The arrow $\longrightarrow$ means “evaluates in a single step to”. We can derive the notion of “evaluates to” (in any number of steps):
$$
\dfrac{}{A \xrightarrow{} A}
\qquad
\dfrac{A \xrightarrow{\;t\;}^* B \text{ and } B \xrightarrow{\;t'\;} C}{A \xrightarrow{\;t,t'\;}^* C}
$$
The first rule means that an expression evaluates to itself (in zero steps). The second rule allows adding one more step to a sequence of evaluations.
These rules are non-deterministic: there can be more than one applicable rule for a given expression, and thus there are multiple possibilities to evaluate an expression. This is where evaluation strategies come into play. An evaluation strategy defines a priority on the rules.
- In normal order, $(\beta)$ (the application rule) is applied before context rules that would affect the arguments. This is what the first quote means by “fully expand [apply head rules] and then reduce [in context]”, and what the second quote means by “delay the evaluation of procedure arguments until the actual argument values are needed” (don't apply context rules until forced by a $\delta$ rule). (In the first quote, the use of the word “expand” is somewhat jarring — applying $(\beta)$ is a reduction too!)
- In applicative order, the context rules are applied first, and $(\beta)$ is only applied if the arguments can't be evaluated anymore.

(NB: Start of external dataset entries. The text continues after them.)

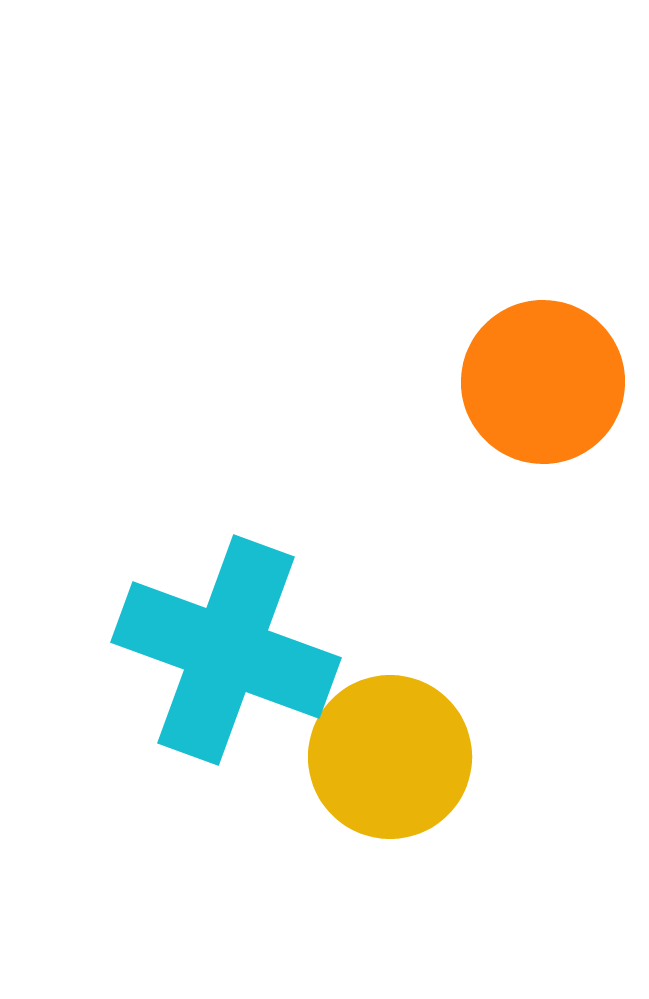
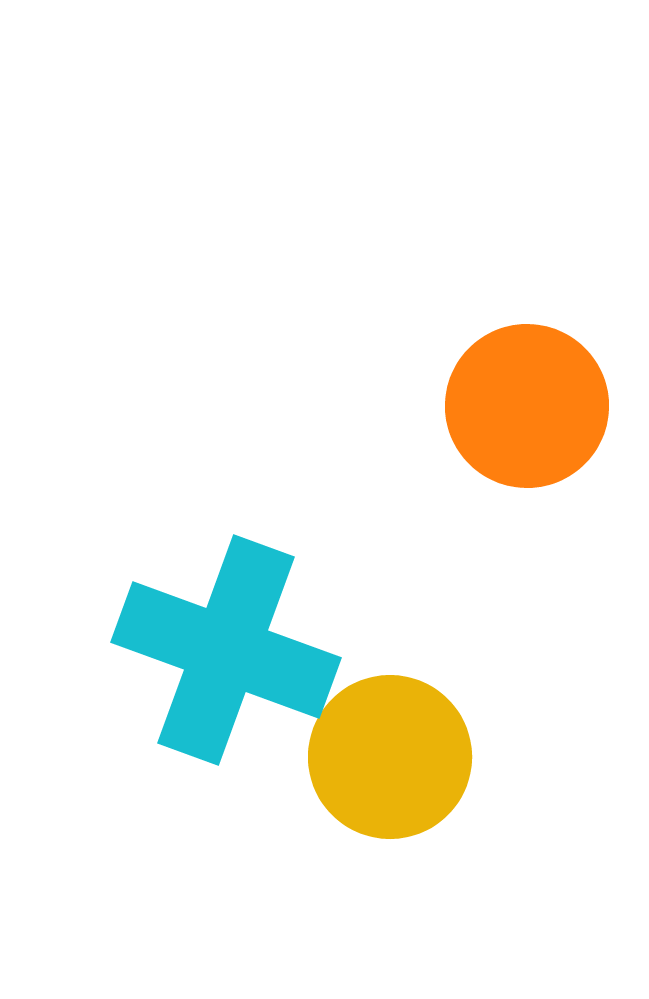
orange circle: moved 16 px left, 24 px down
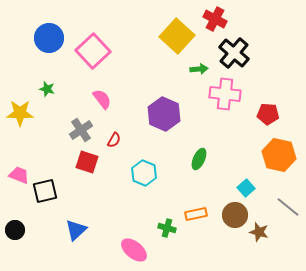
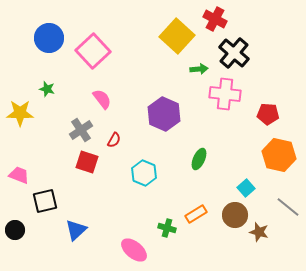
black square: moved 10 px down
orange rectangle: rotated 20 degrees counterclockwise
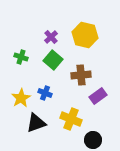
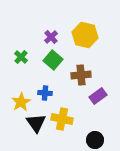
green cross: rotated 24 degrees clockwise
blue cross: rotated 16 degrees counterclockwise
yellow star: moved 4 px down
yellow cross: moved 9 px left; rotated 10 degrees counterclockwise
black triangle: rotated 45 degrees counterclockwise
black circle: moved 2 px right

This is what the first quote means by “evaluate the arguments [in context] and then apply [head rules]”, and what the second quote means by “all the arguments (…) are evaluated when the procedure is applied [before performing the actual application]”.
Let's look at (square (tracing 2))
in this model. In the notation I've presented, that's $((\lambda x. (* \: x \: x)) (\texttt{tracing} \: 2))$. In normal order:
$$ \begin{align}
((\lambda x. (* \: x \: x)) \: (\texttt{tracing} \: 2))
&\longrightarrow (* \: (\texttt{tracing} \: 2) \: (\texttt{tracing} \: 2)) && \text{by \((\beta)\)} \\
&\xrightarrow{\;2\;} (* \: 2 \: (\texttt{tracing} \: 2)) && \text{by \((\delta_{\texttt{tracing}})\) and \(\text{App}^2_1\)} \\
&\xrightarrow{\;2\;} (* \: 2 \: 2) && \text{by \((\delta_{\texttt{tracing}})\) and \(\text{App}^2_2\)} \\
&\longrightarrow 4 && \text{by \((\delta_*)\)}
\end{align} $$
In applicative order:
$$ \begin{align}
((\lambda x. (* \: x \: x))\: (\texttt{tracing} \: 2))
&\xrightarrow{\;2\;} ((\lambda x. (* \: x \: x)) \: 2) && \text{by \((\delta_{\texttt{tracing}})\) and \(\text{App}^1_1\)} \\
&\longrightarrow (* \: 2 \: 2) && \text{by \((\beta)\)} \\
&\longrightarrow 4 && \text{by \((\delta_*)\)}
\end{align} $$
(I used left-to-right evaluation for function arguments; specifying this is necessary to get a fully deterministic evaluation order.)
This shows how $((\lambda x. (* \: x \: x)) \: (\texttt{tracing} \: 2))$ evaluates to $4$ with the trace $2,2$ under normal order, but to $4$ with the trace $2$ under applicative order.